--- begin ENTRIES ---

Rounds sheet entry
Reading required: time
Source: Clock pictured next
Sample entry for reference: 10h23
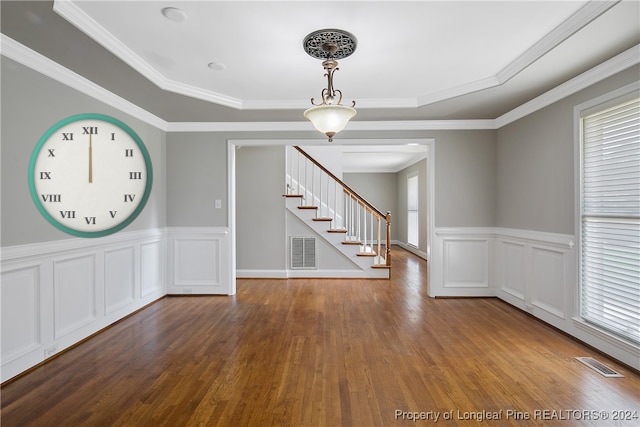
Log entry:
12h00
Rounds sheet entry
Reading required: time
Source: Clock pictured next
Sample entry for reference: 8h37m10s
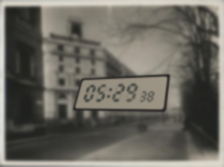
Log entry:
5h29m38s
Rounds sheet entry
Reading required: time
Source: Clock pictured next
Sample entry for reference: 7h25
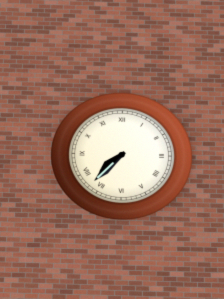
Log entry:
7h37
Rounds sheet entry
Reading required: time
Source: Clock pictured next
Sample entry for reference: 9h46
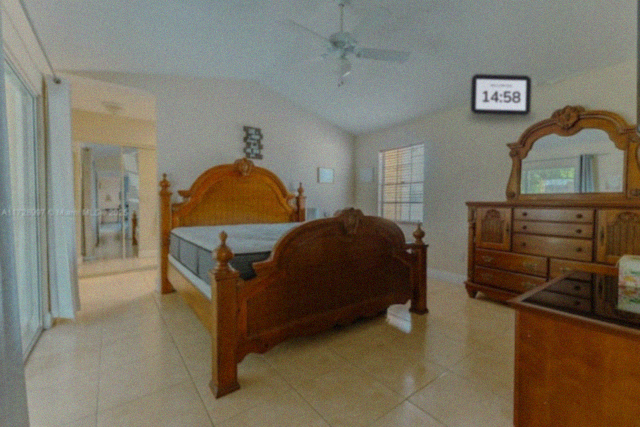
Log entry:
14h58
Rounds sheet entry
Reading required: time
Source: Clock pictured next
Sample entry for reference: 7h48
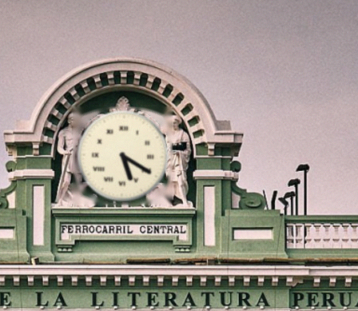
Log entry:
5h20
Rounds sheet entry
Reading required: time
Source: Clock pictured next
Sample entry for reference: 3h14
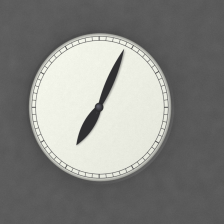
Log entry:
7h04
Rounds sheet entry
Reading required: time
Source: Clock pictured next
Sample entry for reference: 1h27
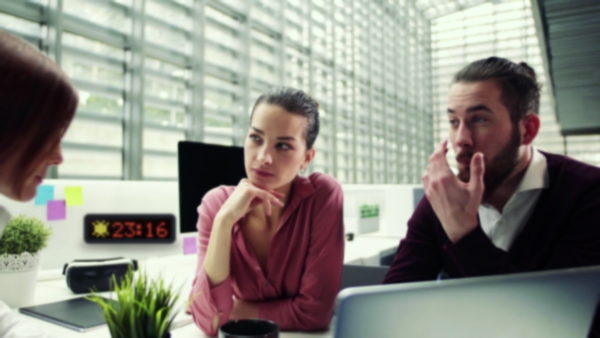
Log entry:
23h16
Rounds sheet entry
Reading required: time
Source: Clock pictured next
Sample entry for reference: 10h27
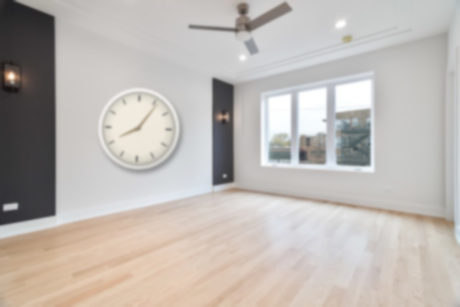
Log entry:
8h06
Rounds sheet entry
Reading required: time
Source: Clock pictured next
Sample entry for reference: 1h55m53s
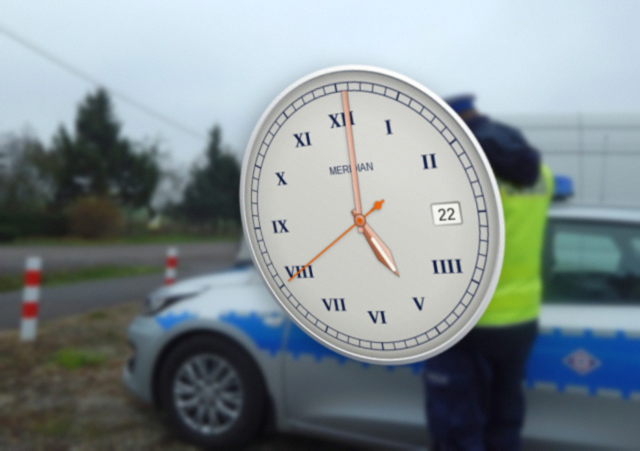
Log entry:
5h00m40s
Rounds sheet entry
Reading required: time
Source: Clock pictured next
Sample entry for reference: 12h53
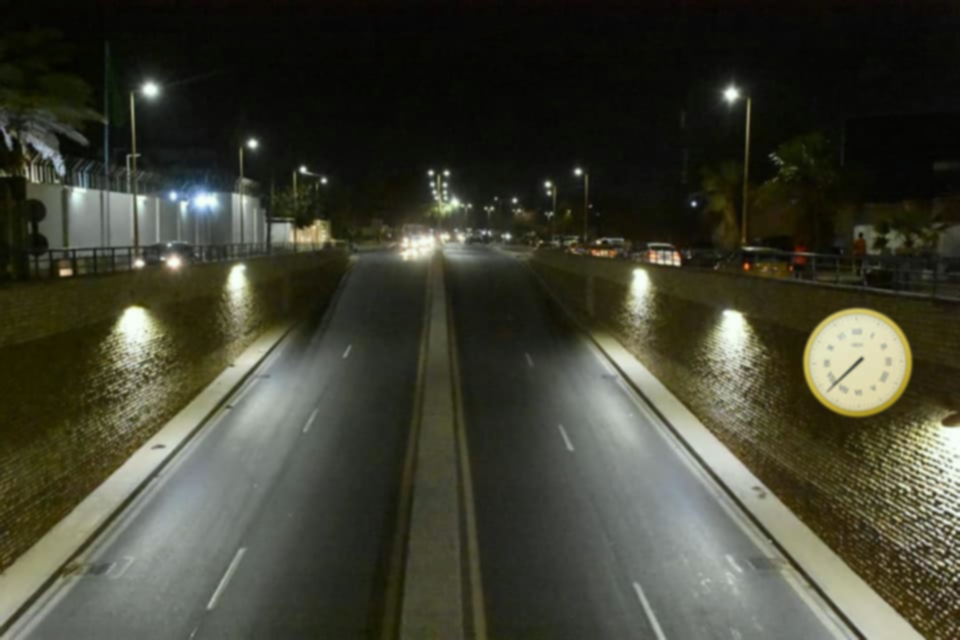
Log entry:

--- end ENTRIES ---

• REQUIREMENT: Please copy every line of the entries above word for word, leaving the pictures out of your answer.

• SOLUTION BELOW:
Rounds sheet entry
Reading required: time
Source: Clock pictured next
Sample entry for reference: 10h23
Log entry:
12h00
Rounds sheet entry
Reading required: time
Source: Clock pictured next
Sample entry for reference: 8h37m10s
Log entry:
5h29m38s
Rounds sheet entry
Reading required: time
Source: Clock pictured next
Sample entry for reference: 7h25
Log entry:
7h37
Rounds sheet entry
Reading required: time
Source: Clock pictured next
Sample entry for reference: 9h46
Log entry:
14h58
Rounds sheet entry
Reading required: time
Source: Clock pictured next
Sample entry for reference: 7h48
Log entry:
5h20
Rounds sheet entry
Reading required: time
Source: Clock pictured next
Sample entry for reference: 3h14
Log entry:
7h04
Rounds sheet entry
Reading required: time
Source: Clock pictured next
Sample entry for reference: 1h27
Log entry:
23h16
Rounds sheet entry
Reading required: time
Source: Clock pictured next
Sample entry for reference: 10h27
Log entry:
8h06
Rounds sheet entry
Reading required: time
Source: Clock pictured next
Sample entry for reference: 1h55m53s
Log entry:
5h00m40s
Rounds sheet entry
Reading required: time
Source: Clock pictured next
Sample entry for reference: 12h53
Log entry:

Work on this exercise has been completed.